- Information given

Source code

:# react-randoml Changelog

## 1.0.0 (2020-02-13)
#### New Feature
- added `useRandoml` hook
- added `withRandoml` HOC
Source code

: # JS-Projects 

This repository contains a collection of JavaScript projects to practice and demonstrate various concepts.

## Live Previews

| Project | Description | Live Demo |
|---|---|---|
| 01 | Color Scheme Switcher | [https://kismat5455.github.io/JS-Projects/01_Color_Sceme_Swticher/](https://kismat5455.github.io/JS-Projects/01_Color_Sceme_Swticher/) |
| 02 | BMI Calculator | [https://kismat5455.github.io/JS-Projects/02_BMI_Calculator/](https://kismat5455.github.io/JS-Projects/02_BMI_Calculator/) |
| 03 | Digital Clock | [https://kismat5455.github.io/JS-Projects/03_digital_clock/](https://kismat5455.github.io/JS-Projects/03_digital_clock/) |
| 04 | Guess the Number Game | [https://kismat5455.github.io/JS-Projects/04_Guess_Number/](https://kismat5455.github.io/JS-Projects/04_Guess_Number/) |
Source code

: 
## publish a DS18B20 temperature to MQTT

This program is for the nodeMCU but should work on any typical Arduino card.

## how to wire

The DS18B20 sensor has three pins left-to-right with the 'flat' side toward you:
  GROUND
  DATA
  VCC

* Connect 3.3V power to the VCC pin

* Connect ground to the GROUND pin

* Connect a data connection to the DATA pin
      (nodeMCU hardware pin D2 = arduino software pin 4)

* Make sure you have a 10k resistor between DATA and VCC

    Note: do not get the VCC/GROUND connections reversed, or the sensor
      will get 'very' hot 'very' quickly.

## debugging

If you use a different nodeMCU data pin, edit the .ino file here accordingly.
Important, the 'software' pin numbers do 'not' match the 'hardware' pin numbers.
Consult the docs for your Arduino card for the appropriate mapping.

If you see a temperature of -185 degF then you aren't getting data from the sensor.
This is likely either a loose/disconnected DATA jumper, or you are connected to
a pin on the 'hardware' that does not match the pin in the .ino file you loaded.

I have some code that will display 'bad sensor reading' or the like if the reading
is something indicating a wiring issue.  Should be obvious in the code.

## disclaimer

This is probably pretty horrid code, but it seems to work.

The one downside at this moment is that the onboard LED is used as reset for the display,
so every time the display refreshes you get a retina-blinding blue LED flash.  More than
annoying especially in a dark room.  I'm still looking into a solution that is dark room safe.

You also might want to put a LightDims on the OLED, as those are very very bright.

- Prompt
Reproduce exactly the lines of the records above from the one with "#### New Feature" to the one with "Consult the docs", both included, and leave out everything else.

- Answer to this task
#### New Feature
- added `useRandoml` hook
- added `withRandoml` HOC
Source code

: # JS-Projects 

This repository contains a collection of JavaScript projects to practice and demonstrate various concepts.

## Live Previews

| Project | Description | Live Demo |
|---|---|---|
| 01 | Color Scheme Switcher | [https://kismat5455.github.io/JS-Projects/01_Color_Sceme_Swticher/](https://kismat5455.github.io/JS-Projects/01_Color_Sceme_Swticher/) |
| 02 | BMI Calculator | [https://kismat5455.github.io/JS-Projects/02_BMI_Calculator/](https://kismat5455.github.io/JS-Projects/02_BMI_Calculator/) |
| 03 | Digital Clock | [https://kismat5455.github.io/JS-Projects/03_digital_clock/](https://kismat5455.github.io/JS-Projects/03_digital_clock/) |
| 04 | Guess the Number Game | [https://kismat5455.github.io/JS-Projects/04_Guess_Number/](https://kismat5455.github.io/JS-Projects/04_Guess_Number/) |
Source code

: 
## publish a DS18B20 temperature to MQTT

This program is for the nodeMCU but should work on any typical Arduino card.

## how to wire

The DS18B20 sensor has three pins left-to-right with the 'flat' side toward you:
  GROUND
  DATA
  VCC

* Connect 3.3V power to the VCC pin

* Connect ground to the GROUND pin

* Connect a data connection to the DATA pin
      (nodeMCU hardware pin D2 = arduino software pin 4)

* Make sure you have a 10k resistor between DATA and VCC

    Note: do not get the VCC/GROUND connections reversed, or the sensor
      will get 'very' hot 'very' quickly.

## debugging

If you use a different nodeMCU data pin, edit the .ino file here accordingly.
Important, the 'software' pin numbers do 'not' match the 'hardware' pin numbers.
Consult the docs for your Arduino card for the appropriate mapping.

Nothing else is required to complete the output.